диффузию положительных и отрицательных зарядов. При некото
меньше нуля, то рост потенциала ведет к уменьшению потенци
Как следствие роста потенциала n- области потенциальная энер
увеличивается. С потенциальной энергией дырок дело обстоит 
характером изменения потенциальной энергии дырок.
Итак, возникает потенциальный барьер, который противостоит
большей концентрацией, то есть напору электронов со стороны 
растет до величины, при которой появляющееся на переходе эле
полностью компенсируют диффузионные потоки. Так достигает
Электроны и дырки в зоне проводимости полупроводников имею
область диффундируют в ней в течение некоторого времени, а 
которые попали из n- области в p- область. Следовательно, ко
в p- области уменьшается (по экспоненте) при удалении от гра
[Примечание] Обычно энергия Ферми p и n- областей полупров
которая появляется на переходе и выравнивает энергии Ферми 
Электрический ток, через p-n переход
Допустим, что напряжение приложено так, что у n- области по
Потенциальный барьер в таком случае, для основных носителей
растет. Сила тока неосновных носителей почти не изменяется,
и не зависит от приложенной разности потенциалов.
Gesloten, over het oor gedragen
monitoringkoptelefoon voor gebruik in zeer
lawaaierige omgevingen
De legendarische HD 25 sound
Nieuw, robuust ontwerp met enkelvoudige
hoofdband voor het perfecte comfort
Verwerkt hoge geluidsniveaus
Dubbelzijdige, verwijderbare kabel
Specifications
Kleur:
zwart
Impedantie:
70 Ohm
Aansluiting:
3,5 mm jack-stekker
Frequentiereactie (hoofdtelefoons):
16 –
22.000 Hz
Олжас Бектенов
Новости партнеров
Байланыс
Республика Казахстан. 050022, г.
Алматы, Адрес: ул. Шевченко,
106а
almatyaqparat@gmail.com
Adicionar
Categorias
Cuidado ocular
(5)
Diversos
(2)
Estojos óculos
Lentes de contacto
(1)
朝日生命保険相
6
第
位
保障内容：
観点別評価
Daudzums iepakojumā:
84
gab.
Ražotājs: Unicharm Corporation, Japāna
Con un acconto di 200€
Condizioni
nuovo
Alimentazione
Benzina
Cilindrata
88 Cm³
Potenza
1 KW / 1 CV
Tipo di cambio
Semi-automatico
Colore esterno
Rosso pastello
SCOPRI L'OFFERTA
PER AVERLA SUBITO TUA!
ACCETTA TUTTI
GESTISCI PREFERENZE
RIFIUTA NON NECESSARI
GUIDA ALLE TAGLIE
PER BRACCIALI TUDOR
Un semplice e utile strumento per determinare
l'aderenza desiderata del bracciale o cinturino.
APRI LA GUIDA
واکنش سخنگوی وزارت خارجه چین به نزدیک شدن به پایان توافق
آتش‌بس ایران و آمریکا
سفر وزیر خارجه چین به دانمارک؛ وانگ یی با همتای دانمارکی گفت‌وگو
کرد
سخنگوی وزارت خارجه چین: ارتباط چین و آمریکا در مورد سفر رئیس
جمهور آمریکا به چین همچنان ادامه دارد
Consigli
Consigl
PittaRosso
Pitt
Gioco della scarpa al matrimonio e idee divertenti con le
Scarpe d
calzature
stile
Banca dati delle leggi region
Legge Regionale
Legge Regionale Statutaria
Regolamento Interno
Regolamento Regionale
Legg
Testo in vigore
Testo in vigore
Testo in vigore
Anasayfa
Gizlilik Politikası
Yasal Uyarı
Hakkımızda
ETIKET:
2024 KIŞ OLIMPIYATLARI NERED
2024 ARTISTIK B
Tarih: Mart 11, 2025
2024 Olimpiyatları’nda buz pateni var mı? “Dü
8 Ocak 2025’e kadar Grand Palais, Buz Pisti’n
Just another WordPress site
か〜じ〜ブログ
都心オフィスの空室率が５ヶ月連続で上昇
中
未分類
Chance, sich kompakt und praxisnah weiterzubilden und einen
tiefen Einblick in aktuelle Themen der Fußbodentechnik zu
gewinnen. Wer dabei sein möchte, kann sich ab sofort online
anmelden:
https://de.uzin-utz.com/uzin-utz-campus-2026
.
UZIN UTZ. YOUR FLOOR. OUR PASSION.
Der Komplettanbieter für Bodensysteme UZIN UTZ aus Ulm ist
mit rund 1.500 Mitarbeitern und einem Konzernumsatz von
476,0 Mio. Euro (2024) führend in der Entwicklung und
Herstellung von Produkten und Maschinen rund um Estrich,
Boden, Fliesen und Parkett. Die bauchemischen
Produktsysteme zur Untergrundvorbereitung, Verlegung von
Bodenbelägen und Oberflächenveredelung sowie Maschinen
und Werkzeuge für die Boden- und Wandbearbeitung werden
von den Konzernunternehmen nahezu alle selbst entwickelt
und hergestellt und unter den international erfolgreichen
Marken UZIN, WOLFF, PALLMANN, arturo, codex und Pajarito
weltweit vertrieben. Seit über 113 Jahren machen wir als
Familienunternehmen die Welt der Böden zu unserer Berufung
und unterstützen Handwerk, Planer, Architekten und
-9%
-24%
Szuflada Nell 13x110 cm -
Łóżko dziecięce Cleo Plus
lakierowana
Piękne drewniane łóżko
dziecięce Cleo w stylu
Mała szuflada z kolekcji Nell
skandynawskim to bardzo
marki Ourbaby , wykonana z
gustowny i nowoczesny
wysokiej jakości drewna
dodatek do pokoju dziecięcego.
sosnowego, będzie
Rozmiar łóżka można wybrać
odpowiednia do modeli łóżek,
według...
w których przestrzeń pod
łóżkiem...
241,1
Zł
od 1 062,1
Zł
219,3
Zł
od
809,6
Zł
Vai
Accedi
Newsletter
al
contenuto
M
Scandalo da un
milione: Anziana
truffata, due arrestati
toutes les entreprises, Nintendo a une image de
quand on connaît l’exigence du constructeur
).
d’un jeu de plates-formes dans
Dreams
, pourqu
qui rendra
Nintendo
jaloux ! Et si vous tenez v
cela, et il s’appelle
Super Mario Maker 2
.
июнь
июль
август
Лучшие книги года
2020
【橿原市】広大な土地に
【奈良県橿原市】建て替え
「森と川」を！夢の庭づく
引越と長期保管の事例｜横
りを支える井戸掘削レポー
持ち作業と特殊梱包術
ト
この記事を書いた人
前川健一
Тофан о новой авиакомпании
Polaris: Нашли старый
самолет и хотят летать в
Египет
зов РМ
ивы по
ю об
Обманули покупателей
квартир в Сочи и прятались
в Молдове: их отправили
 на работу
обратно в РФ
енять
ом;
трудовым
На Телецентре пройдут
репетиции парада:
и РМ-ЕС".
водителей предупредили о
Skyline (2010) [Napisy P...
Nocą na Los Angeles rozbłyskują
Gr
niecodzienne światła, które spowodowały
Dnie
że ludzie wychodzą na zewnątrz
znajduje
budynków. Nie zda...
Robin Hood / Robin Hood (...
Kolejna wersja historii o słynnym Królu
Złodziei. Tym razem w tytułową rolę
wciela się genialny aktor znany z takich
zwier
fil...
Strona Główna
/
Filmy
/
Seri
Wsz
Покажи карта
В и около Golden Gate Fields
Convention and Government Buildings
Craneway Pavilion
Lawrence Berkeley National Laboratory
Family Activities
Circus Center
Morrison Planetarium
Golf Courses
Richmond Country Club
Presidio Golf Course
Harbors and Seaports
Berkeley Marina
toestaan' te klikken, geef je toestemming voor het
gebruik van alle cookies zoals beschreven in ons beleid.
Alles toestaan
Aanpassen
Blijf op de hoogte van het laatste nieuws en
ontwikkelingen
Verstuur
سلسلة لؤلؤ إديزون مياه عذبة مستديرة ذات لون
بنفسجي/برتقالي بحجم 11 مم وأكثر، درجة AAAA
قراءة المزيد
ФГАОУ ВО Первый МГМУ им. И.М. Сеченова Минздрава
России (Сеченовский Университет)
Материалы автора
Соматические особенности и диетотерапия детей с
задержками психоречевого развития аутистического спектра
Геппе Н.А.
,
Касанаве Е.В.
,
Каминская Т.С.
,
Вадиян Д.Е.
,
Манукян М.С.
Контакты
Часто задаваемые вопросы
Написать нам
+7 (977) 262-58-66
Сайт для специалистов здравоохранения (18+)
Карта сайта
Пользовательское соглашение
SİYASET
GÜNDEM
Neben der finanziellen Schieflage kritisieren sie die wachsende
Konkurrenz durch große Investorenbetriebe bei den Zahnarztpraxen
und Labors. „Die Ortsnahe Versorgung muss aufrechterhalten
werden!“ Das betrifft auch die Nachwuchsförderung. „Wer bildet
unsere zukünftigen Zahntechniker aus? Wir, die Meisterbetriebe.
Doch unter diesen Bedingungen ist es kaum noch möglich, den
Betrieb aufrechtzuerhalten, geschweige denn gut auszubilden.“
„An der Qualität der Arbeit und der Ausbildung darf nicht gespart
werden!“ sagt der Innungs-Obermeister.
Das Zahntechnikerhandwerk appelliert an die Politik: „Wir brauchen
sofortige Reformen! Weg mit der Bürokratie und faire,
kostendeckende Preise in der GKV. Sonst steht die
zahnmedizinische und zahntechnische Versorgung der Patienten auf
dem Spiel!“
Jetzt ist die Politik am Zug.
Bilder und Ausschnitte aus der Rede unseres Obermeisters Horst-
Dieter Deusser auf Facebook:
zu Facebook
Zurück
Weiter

-------

- **WORK TO BE COMPLETED**: Copy the records from their first line through the line containing "полностью компенсируют диффузионные", swapping "барьер" for "порог" and leaving everything else unchanged.

- **ANSWER SECTION**:
диффузию положительных и отрицательных зарядов. При некото
меньше нуля, то рост потенциала ведет к уменьшению потенци
Как следствие роста потенциала n- области потенциальная энер
увеличивается. С потенциальной энергией дырок дело обстоит 
характером изменения потенциальной энергии дырок.
Итак, возникает потенциальный порог, который противостоит
большей концентрацией, то есть напору электронов со стороны 
растет до величины, при которой появляющееся на переходе эле
полностью компенсируют диффузионные потоки. Так достигает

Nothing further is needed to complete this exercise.